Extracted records
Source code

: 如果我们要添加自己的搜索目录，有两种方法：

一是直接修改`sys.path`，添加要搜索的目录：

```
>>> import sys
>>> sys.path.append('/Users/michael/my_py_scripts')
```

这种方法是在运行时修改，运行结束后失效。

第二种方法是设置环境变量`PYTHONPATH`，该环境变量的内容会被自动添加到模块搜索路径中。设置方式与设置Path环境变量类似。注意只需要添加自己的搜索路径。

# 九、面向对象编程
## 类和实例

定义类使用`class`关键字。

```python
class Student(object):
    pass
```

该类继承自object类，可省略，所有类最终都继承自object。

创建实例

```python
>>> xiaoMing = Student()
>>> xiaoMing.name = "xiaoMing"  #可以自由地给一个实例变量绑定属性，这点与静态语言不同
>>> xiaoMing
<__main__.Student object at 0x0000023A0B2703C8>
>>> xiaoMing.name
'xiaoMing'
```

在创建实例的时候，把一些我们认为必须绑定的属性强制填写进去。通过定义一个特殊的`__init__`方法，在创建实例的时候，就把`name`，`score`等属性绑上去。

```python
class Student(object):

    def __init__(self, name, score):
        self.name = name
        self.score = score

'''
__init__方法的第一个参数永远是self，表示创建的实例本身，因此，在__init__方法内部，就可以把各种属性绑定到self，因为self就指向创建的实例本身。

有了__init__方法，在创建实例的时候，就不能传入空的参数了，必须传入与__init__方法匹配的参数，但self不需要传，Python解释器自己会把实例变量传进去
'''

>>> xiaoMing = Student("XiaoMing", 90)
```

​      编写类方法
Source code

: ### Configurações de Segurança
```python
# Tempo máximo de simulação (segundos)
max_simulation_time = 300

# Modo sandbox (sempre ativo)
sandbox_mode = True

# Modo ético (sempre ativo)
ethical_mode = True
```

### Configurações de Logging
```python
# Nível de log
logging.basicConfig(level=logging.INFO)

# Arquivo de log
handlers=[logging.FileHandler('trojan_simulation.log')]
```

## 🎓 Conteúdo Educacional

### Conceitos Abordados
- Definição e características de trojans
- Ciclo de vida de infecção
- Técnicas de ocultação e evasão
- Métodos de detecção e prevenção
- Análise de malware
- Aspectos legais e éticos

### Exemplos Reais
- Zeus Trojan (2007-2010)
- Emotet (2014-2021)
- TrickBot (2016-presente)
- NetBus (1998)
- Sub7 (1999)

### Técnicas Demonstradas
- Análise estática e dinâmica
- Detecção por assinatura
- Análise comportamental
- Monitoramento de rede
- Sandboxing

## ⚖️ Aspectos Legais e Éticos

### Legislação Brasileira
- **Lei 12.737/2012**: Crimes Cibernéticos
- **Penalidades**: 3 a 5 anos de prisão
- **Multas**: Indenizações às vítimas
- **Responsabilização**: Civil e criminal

Problem statement: Wherever the string "ativo" appears in the entries, copy that line.

Expected answer:
# Modo sandbox (sempre ativo)
# Modo ético (sempre ativo)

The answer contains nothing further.